Baca Juga: Stigma Janda dalam Pemberitaan di Media 

POV Poppy 

Tahun 2015, mantan suami memutuskan meninggalkanku dan anak begitu aja. Kami juga enggak tahu dia ke mana. Awalnya perasaanku campur aduk: Khawatir dengan kondisi mantan suamiku, marah karena dia enggak kasih kabar. Terus bingung karena mantan suami enggak pulang-pulang. Padahal waktu dia pergi, kondisi rumah tangga kami membaik, ada banyak konflik yang masih bisa diselesaikan. 

Akhirnya mantan suamiku bilang, dia memilih bersama perempuan lain dan sudah enggak mau melanjutkan pernikahan. Padahal di usia pernikahan yang kelima itu, kami sudah bersama lebih dari sepuluh tahun. 

Kejadian itu meninggalkan trauma untuk anak kami. Soalnya mantan suamiku pamitnya kerja ke luar kota, tapi enggak pernah pulang. Setelah itu, anakku trauma mendengar kata “kerja”, sampai nelpon aku setiap sore sambil nangis-nangis. Katanya, “Mama kerja ya? Nanti pulang enggak?” 

POV “A” 

Di tahun pernikahan yang kelima, aku memilih bercerai karena visi dan misi yang enggak sejalan dengan mantan suami. Aku enggak bisa cerita detailnya, yang jelas aku merasa cukup (mempertahankan pernikahan). Daripada saling menyakiti, berantem di depan anak, dan aku nangis terus. Enggak sehat buat kami. 

POV Melia 

Aku menikah selama empat tahun, lalu memilih cerai karena mantan suami selingkuh beberapa kali. Efeknya fatal. Aku mengalami gangguan jiwa, sampai dua kali dirawat di bangsal psikiatri di RSCM (Rumah Sakit Cipto Mangunkusumo), Jakarta Pusat. 

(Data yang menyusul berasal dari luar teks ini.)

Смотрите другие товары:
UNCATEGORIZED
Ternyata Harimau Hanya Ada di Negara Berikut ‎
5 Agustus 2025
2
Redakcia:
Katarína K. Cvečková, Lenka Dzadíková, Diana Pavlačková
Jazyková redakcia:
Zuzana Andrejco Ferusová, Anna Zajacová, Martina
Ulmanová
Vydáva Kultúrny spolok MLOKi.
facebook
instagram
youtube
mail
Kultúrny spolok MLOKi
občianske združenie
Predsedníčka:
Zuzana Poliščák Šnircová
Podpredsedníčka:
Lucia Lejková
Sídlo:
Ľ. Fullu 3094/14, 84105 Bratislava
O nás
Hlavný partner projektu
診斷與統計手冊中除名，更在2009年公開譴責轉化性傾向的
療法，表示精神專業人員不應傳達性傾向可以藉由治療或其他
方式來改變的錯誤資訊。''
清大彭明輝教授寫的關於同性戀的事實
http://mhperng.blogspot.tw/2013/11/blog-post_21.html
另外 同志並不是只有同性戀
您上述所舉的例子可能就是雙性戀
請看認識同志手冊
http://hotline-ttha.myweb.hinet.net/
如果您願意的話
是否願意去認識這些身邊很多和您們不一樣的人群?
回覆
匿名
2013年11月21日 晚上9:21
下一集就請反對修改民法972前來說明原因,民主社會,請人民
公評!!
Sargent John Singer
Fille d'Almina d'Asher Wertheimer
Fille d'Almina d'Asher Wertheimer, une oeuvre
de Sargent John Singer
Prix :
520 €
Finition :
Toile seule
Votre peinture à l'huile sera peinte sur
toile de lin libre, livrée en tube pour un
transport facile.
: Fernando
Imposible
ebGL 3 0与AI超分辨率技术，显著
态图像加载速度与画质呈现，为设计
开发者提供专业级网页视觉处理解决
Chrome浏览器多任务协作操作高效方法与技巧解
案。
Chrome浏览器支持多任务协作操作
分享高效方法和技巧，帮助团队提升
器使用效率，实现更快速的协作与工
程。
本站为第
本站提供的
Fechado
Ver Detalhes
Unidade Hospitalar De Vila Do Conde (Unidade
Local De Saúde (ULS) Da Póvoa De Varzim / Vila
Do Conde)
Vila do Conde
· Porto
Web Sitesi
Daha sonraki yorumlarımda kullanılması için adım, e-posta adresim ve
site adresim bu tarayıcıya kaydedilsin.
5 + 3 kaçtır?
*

Pas aku dirawat, mantan suamiku ketemu selingkuhannya. Bahkan, mereka melakukan aktivitas seksual, dan itu mengganggu kewarasanku. Terus pas lagi nangis-nangis, aku bilang ke orang tua kalau pengen cerai. Enggak tahu kenapa, rasanya setengah beban hilang pas ngomong begitu. Walaupun waktu itu belum ada rencana kapan cerainya, tapi ternyata itu yang selama ini kumau. 

Cuma ya enggak semudah itu, sempat maju mundur karena saat itu masih sayang sama mantan suami. Tapi di satu sisi aku sadar, itu bukan perasaan sayang, melainkan trauma bonding. 

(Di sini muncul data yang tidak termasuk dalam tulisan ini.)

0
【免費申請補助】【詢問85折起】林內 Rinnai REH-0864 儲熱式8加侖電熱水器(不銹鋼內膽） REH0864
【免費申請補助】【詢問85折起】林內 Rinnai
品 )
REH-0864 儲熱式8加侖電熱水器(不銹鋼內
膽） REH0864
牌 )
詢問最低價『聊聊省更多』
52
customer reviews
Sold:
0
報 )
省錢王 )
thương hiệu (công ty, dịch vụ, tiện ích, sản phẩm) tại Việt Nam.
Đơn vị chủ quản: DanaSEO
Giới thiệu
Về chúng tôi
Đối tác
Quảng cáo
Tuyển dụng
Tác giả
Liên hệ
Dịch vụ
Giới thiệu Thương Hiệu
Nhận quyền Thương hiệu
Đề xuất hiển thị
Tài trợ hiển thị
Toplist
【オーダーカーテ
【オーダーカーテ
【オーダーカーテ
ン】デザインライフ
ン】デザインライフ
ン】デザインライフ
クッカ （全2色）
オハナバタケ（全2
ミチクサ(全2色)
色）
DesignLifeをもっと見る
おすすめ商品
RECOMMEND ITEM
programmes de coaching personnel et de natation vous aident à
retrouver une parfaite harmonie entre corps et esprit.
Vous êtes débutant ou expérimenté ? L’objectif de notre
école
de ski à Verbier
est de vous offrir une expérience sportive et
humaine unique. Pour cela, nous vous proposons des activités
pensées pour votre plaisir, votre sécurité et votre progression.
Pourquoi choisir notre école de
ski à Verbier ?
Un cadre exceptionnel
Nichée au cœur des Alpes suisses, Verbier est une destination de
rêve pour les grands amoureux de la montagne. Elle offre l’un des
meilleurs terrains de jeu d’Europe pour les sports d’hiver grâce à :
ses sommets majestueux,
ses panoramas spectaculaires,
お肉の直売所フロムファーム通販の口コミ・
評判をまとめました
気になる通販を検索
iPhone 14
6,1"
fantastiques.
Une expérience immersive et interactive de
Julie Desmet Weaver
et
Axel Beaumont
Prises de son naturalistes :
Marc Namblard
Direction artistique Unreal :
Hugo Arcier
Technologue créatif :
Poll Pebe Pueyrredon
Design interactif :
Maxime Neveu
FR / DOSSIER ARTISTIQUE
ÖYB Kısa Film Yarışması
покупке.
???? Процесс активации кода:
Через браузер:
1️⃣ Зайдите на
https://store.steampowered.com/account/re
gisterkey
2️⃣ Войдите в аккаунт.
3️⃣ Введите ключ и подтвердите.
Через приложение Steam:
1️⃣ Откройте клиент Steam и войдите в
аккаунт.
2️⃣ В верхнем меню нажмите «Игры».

Pertimbangannya ya kesejahteraanku. Aku mau tetap waras dan lanjutin hidup, soalnya dulu pengen bunuh diri setiap ingat mantan suamiku selingkuh. Akhirnya kami resmi bercerai secara agama itu Juni 2024. 

POV Poppy 

Selama menikah juga aku menyokong hidup dia (mantan suami). Sempat dikejar debt collector karena dia utang sampai ratusan juta, di tiga kartu kredit. Rasanya nggak pengen bayar ya, soalnya bukan utangku. Tapi aku sadar, dengan memberikan nama dan slip gajiku, sebenarnya aku mengizinkan mantan suami untuk berutang.  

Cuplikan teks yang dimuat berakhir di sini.